1 Introduction
1.1 Double slit experiment
This section will be updated later on, since there is quite a lot of graphical stuff.
1.2 What is a quantum computer?
To start into the topic of quantum computing and to understand the differences from classical computers, we first need to look at some of the basics of such classical computers.
In a classical computer the information is stored in bits which can either be in the state \(0\) or the state \(1\). These bits can be manipulated through different classical operations and we can look at these bits and read them, without interfering with the system or changing any states.
In a quantum computer the information is stored in a qubit which can be in a superposition between the state \(0\) and \(1\). Just as with classical computers, we can construct variables from these qubits to store bigger numbers. For example a 64-qubit integer would be described by 64 qubits which are in a superposition between \(0\) and \(2^{64}-1\). This can be imagined best as a variable where the universe has not yet decided on its value and therefore the variable has all possible values at the same time.
We can now use this superposition and manipulate it with different quantum operations. Contrary to a classical computer, in a quantum computer these operations are “applied” at all possible input values at the same time and the result is a superposition of all possible results of the operation. We call this effect quantum parallelism.

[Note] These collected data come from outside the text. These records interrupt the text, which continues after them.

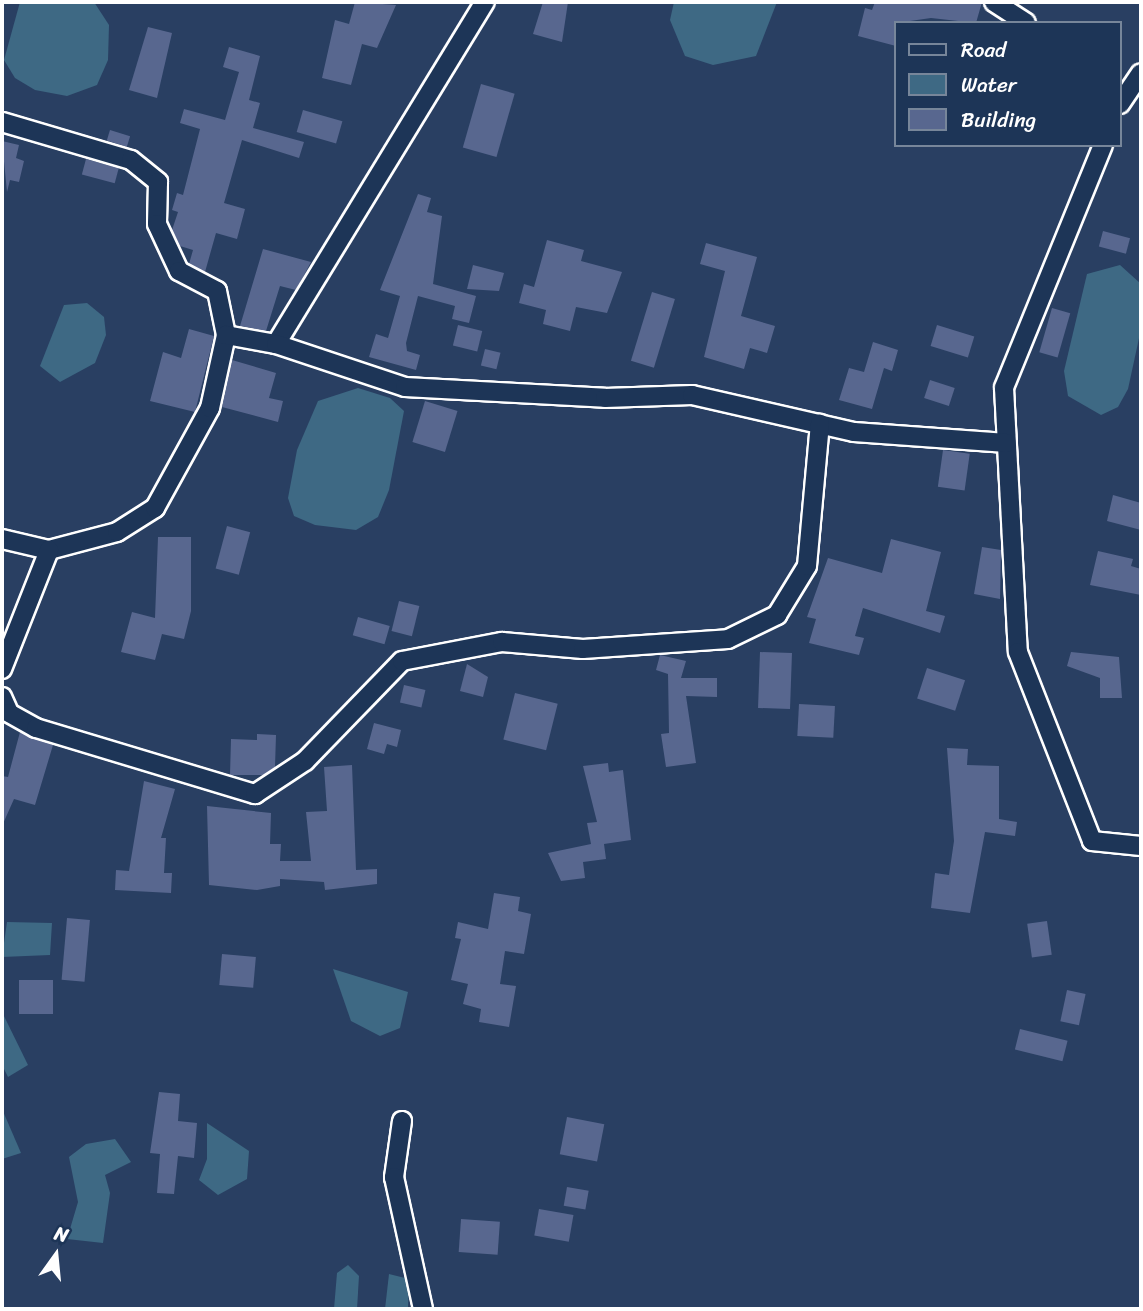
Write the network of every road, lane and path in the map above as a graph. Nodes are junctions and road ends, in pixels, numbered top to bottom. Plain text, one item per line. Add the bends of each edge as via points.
1 (485, 2) edge
2 (994, 2) edge
3 (1023, 21) edge
4 (1141, 74) edge
5 (1123, 93) edge
6 (2, 122) edge
7 (1102, 147) edge
8 (226, 335) junction
9 (276, 344) junction
10 (820, 424) junction
11 (1007, 443) junction
12 (2, 539) edge
13 (49, 550) junction
14 (2, 669) edge
15 (2, 697) edge
16 (1141, 846) edge
17 (402, 1121) dead end
18 (423, 1309) edge

1 - 9 street
2 - 3 street
4 - 5 street
6 - 8 street via 131,160 158,182 158,224 178,271 218,291
7 - 11 street via 1004,388
8 - 9 street
8 - 13 street via 210,408 155,508 117,532
9 - 10 street via 405,387 605,398 692,395
10 - 11 street
10 - 15 street via 807,566 777,615 728,639 583,649 463,644 402,661 305,761 255,794 36,727 9,713
11 - 16 street via 1018,652 1092,841
12 - 13 street
13 - 14 street
17 - 18 street via 394,1177

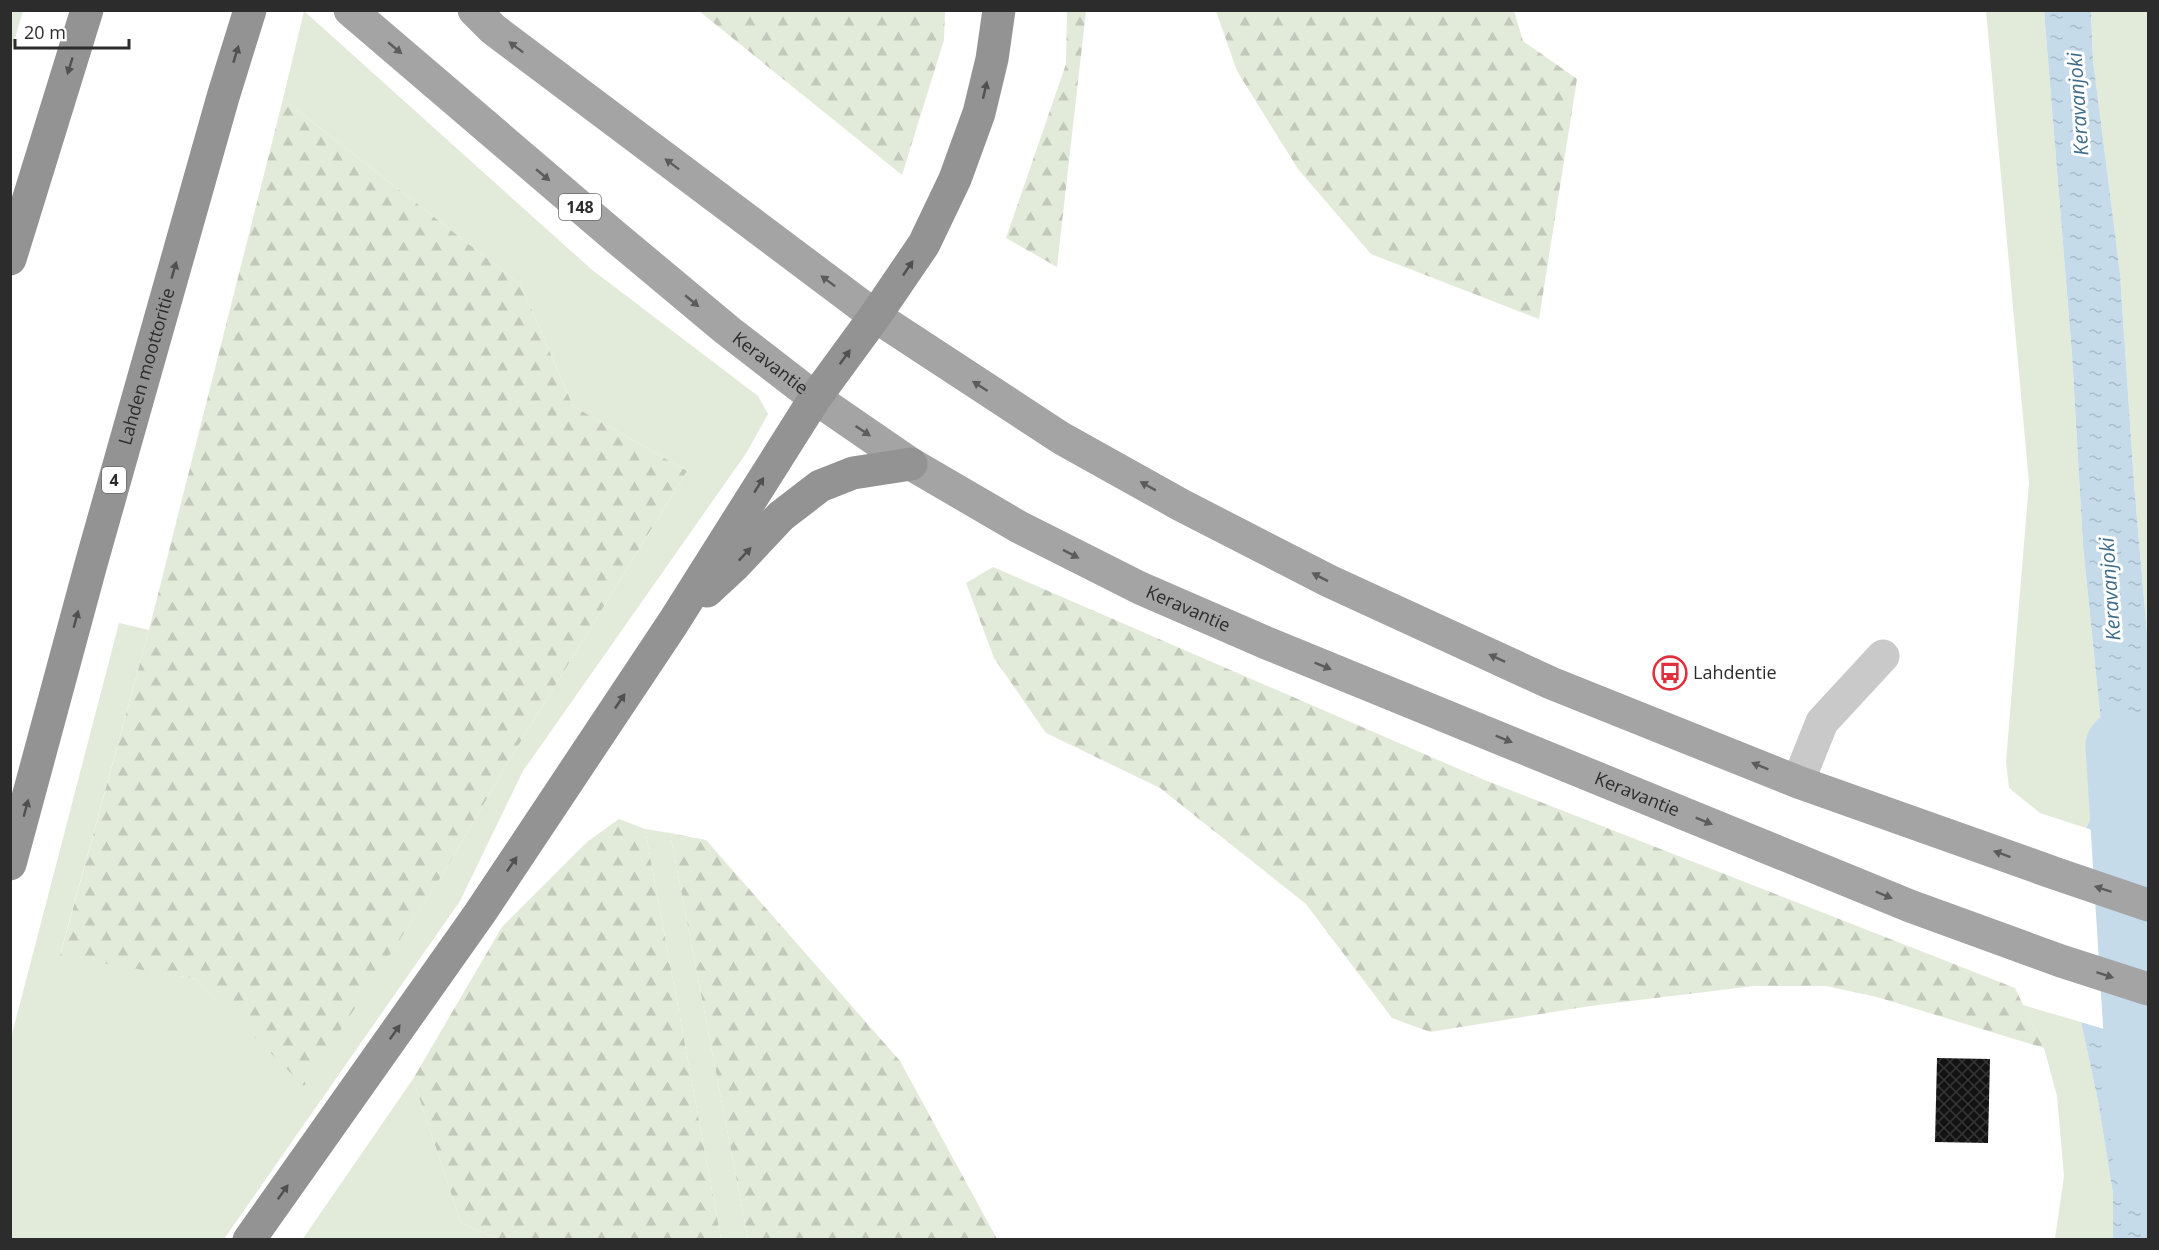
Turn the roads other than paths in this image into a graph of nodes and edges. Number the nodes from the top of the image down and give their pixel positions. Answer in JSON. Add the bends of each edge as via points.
{"nodes":[{"id":1,"x":87,"y":10,"type":"edge"},
{"id":2,"x":250,"y":10,"type":"edge"},
{"id":3,"x":350,"y":10,"type":"edge"},
{"id":4,"x":474,"y":10,"type":"edge"},
{"id":5,"x":999,"y":10,"type":"edge"},
{"id":6,"x":10,"y":259,"type":"edge"},
{"id":7,"x":875,"y":316,"type":"junction"},
{"id":8,"x":815,"y":398,"type":"junction"},
{"id":9,"x":910,"y":464,"type":"junction"},
{"id":10,"x":672,"y":623,"type":"junction"},
{"id":11,"x":1883,"y":656,"type":"dead end"},
{"id":12,"x":1798,"y":782,"type":"junction"},
{"id":13,"x":10,"y":864,"type":"edge"},
{"id":14,"x":2148,"y":904,"type":"edge"},
{"id":15,"x":2148,"y":989,"type":"edge"},
{"id":16,"x":249,"y":1239,"type":"edge"}],
"edges":[{"from":1,"to":6,"type":"highway","one_way":true},
{"from":13,"to":2,"type":"highway","name":"Lahden moottoritie","number":"4","one_way":true,"via":[[90,564]]},
{"from":3,"to":8,"type":"main road","name":"Keravantie","number":"148","one_way":true,"via":[[727,330]]},
{"from":7,"to":4,"type":"main road","one_way":true,"via":[[493,29]]},
{"from":7,"to":5,"type":"highway","one_way":true,"via":[[924,244],[955,179],[979,113]]},
{"from":8,"to":7,"type":"highway","one_way":true},
{"from":12,"to":7,"type":"main road","one_way":true,"via":[[1551,682],[1329,581],[1061,438]]},
{"from":8,"to":9,"type":"main road","name":"Keravantie","number":"148","one_way":true},
{"from":10,"to":8,"type":"highway","one_way":true},
{"from":10,"to":9,"type":"highway","one_way":true,"via":[[781,516],[820,486],[853,473]]},
{"from":9,"to":15,"type":"main road","name":"Keravantie","number":"148","one_way":true,"via":[[1019,527],[1162,598],[1269,644],[1910,906]]},
{"from":16,"to":10,"type":"highway","one_way":true,"via":[[480,913]]},
{"from":11,"to":12,"type":"lane","via":[[1822,722]]},
{"from":14,"to":12,"type":"main road","one_way":true}]}
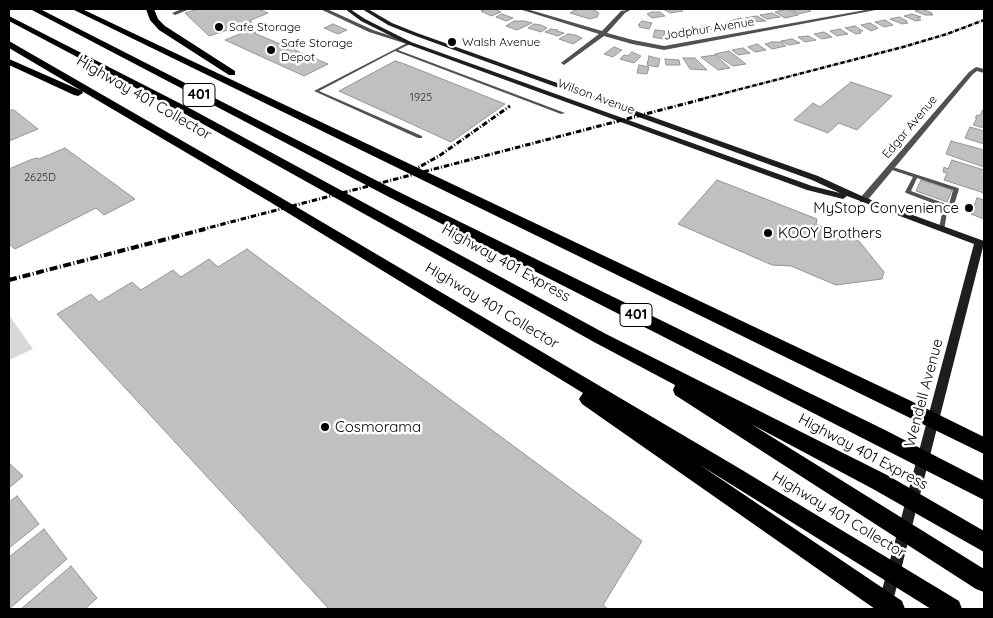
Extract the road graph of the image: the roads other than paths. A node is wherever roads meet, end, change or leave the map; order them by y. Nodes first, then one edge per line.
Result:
1 (34, 9) edge
2 (76, 9) edge
3 (150, 9) edge
4 (187, 9) edge
5 (323, 9) edge
6 (347, 9) edge
7 (365, 9) edge
8 (522, 9) edge
9 (630, 9) edge
10 (878, 9) edge
11 (620, 10) edge
12 (175, 13) dead end
13 (9, 18) edge
14 (604, 34) junction
15 (9, 44) edge
16 (408, 44) junction
17 (395, 50) junction
18 (9, 62) edge
19 (564, 63) dead end
20 (984, 70) edge
21 (563, 113) dead end
22 (132, 115) junction
23 (306, 118) junction
24 (420, 137) dead end
25 (891, 168) junction
26 (916, 176) junction
27 (864, 200) junction
28 (946, 206) junction
29 (942, 229) junction
30 (982, 244) edge
31 (480, 323) junction
32 (600, 338) junction
33 (976, 442) edge
34 (984, 491) edge
35 (984, 542) edge
36 (984, 581) edge
37 (942, 604) edge
38 (884, 609) edge
39 (894, 609) edge

1 - 34 highway, Highway 401 Express / 401
2 - 23 highway, 401
3 - 23 highway
4 - 12 street
5 - 16 street, Wilson Avenue
6 - 16 main road
7 - 27 main road, Wilson Avenue
8 - 14 street, Jodphur Avenue
9 - 11 street
10 - 14 street, Jodphur Avenue
11 - 14 street
13 - 32 highway, Highway 401 Express / 401
14 - 19 street
15 - 22 highway, Highway 401 Collector
16 - 17 lane
16 - 27 main road, Wilson Avenue
17 - 21 lane
17 - 24 lane
18 - 22 highway
20 - 25 street, Edgar Avenue
22 - 31 highway, Highway 401 Collector
23 - 33 highway, 401
25 - 26 lane
25 - 27 street, Edgar Avenue
26 - 28 lane
26 - 28 lane
27 - 29 main road, Wilson Avenue
28 - 29 lane
29 - 30 main road, Wilson Avenue
30 - 38 main road, Wendell Avenue
31 - 37 highway, Highway 401 Collector
31 - 39 highway
32 - 35 highway, Highway 401 Express / 401
32 - 36 highway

Reading this, one might be tempted to utilize quantum parallelism to run any algorithm on a quantum computer in order to optimize runtime. Unfortunately there is a big catch with quantum computers: If we try to look at the state of a qubit (also called measuring), the universe decides randomly on an outcome and therefore when measuring we only get the result of one computation and all the rest of the information is lost.
Due to this restriction, naively running established algorithms on a quantum computer will not work. Fortunately there are some clever tricks to create some “interference” between different computations before measuring. This will give us useful information in some cases.